(Transcribed page contents)
☆ ☆ ☆ ☆
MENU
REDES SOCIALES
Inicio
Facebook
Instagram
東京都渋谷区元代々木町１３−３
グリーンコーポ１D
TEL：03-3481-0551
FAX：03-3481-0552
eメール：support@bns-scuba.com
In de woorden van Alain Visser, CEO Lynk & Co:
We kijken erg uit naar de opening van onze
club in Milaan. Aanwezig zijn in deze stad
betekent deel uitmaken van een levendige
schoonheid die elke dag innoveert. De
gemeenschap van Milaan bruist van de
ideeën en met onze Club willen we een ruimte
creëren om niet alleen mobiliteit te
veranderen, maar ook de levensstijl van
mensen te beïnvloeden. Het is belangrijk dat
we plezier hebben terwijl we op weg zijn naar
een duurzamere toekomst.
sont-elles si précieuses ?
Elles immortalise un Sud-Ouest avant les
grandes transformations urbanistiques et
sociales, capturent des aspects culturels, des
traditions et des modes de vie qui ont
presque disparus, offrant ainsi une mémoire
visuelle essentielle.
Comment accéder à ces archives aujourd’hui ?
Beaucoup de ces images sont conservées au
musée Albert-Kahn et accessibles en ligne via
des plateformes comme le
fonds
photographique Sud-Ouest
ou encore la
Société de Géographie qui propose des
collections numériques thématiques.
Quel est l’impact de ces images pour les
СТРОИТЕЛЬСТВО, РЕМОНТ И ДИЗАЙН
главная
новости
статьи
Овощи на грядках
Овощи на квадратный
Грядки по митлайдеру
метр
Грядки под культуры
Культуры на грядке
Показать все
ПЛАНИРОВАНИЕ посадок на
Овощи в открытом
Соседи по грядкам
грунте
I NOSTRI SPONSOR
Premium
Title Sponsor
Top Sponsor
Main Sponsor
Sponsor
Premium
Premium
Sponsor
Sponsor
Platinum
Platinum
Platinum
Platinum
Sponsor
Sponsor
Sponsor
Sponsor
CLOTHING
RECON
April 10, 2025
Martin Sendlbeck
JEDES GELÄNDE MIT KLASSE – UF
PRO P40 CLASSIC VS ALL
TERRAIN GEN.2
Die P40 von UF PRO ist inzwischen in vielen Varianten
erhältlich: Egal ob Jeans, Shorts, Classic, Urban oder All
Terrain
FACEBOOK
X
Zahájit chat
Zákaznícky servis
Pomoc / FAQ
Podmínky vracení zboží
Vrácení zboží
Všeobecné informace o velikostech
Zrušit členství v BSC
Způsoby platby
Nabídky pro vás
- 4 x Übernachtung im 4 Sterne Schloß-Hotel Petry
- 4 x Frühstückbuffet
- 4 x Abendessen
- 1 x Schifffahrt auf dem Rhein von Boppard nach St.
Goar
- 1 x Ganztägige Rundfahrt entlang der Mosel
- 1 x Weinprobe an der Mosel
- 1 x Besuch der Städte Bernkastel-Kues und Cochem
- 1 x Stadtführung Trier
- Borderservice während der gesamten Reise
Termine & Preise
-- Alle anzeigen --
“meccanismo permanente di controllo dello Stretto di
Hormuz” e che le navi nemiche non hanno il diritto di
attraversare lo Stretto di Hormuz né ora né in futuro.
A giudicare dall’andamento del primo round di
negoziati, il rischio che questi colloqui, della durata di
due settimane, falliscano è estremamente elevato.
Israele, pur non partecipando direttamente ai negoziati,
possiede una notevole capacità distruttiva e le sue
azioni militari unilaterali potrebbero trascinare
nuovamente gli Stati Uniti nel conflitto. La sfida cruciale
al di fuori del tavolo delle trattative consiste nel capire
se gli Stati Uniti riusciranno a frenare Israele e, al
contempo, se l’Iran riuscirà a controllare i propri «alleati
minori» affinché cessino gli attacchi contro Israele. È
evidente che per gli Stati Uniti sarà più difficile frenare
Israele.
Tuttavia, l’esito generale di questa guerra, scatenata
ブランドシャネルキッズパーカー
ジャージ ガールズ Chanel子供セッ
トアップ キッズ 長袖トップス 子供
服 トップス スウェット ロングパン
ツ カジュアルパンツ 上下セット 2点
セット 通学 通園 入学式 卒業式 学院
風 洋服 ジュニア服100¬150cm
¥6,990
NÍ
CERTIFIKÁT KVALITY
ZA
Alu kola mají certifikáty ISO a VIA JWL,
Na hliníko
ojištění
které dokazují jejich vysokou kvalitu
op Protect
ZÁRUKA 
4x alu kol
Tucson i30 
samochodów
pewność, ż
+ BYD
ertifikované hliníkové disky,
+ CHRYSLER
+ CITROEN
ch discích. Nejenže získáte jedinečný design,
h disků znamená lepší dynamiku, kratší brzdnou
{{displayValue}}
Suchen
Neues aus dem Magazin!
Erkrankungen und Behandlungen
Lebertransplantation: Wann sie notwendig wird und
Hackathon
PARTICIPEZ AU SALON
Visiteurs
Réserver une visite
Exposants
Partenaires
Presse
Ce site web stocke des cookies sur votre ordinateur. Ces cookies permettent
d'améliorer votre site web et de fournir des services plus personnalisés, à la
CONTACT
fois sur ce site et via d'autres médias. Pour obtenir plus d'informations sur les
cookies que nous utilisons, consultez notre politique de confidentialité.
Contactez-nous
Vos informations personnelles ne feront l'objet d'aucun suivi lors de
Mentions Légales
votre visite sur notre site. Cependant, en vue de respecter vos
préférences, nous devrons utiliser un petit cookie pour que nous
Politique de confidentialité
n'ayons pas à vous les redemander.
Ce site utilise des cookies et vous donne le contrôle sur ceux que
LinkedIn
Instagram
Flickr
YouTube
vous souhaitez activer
☆ ☆ ☆ ☆
TO-DO ITEM – Search the records for the word "Овощи" and copy every line where it occurs.

OUTPUT FOR THIS TASK –
Овощи на грядках
Овощи на квадратный
Овощи в открытом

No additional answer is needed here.